US patent publication No. US2002-0048137A1 discloses a capacitor foil for making a two-layered embedded capacitor including a conductive layer and a partially cured bonding layer having a relatively high dielectric constant. The high dielectric bonding layer is formed with epoxy or other polymer and is loaded with capacitive ceramic particles. The capacitor foil may be applied to a laminate having copper patterns thereon to define a PCB intermediate containing at least one buried capacitor, each of the copper patterns defines a ground plane, and the conductive layer constitutes a power plane for the capacitor.
U.S. Pat.
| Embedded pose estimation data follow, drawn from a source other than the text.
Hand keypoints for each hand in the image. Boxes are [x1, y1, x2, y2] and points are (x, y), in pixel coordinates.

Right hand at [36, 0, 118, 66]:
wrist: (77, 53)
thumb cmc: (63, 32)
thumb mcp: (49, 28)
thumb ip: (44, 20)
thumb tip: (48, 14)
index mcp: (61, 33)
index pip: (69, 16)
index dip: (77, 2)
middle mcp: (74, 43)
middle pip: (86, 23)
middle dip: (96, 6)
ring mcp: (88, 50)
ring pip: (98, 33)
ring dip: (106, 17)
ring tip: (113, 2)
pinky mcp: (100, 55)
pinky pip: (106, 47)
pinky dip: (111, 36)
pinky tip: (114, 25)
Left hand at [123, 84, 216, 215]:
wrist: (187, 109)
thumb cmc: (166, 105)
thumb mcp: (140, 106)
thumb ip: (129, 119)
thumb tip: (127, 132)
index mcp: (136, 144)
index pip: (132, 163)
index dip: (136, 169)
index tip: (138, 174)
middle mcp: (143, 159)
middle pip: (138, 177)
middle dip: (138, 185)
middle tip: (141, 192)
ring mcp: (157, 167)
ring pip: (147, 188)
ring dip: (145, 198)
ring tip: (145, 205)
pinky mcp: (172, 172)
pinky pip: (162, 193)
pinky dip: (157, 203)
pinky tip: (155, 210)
No. 6,274,224 discloses a passive electrical article comprising (a) a first self-supporting substrate having two opposing major surfaces, (b) a second self-supporting substrate having two opposing major surfaces, and (c) an electrically insulating or electrically conducting layer comprising a polymer between the first and second substrate. One embodiment of the passive electrical article is an embedded capacitor formed by placing a layer of a high dielectric constant ceramic dispersed in an epoxy resin between two conductive electrode sheets, e.g., barium titanate in epoxy between copper foils. One of the epoxy resins used in this prior art is a blend of a diglycidylether of bisphenol A and a novolac epoxy. The blend of barium titanate particles and epoxy may be prepared by mixing together barium titanate, a ketone solution of epoxies, and a dispersing agent, preferably an anionic dispersant, for example, a copolymer of polyester and polyamine, commercially available from ICI Americas, Wilmington, Del., under the trade designation “Hypermeer PS3”. The insulating layer disclosed in this prior art can be improved in the aspects such as high dielectric property, high thermal resistance, a good bonding property.
US patent publication No. 2003/0006402 A1 discloses polymer composites and methods of making the polymer composites. A representative polymer composite includes a polymer resin and a conductive material, wherein the polymer composite is characterized by a dielectric constant greater the 200. A representative method of making the polymer composite can be broadly summarized by the following steps: providing a polymer resin and a conductive material; mixing the polymer resin and the conductive material; and forming the polymer composite, wherein the polymer composite is characterized by a dielectric constant greater than 200. The conductive material is chosen from transition metals, alloys of transition metals, carbon black, carbon fiber, and graphite. However, this polymer composite has a great dissipation factor, and in particular at 1 MHz frequency; moreover, the dissipation factor is very sensitive to the frequency. As a result, the potential of this polymer composite in industrial applications is adversely affected. This prior art is lack of description relating to the thermal stability, bonding and processing properties of the polymer composite.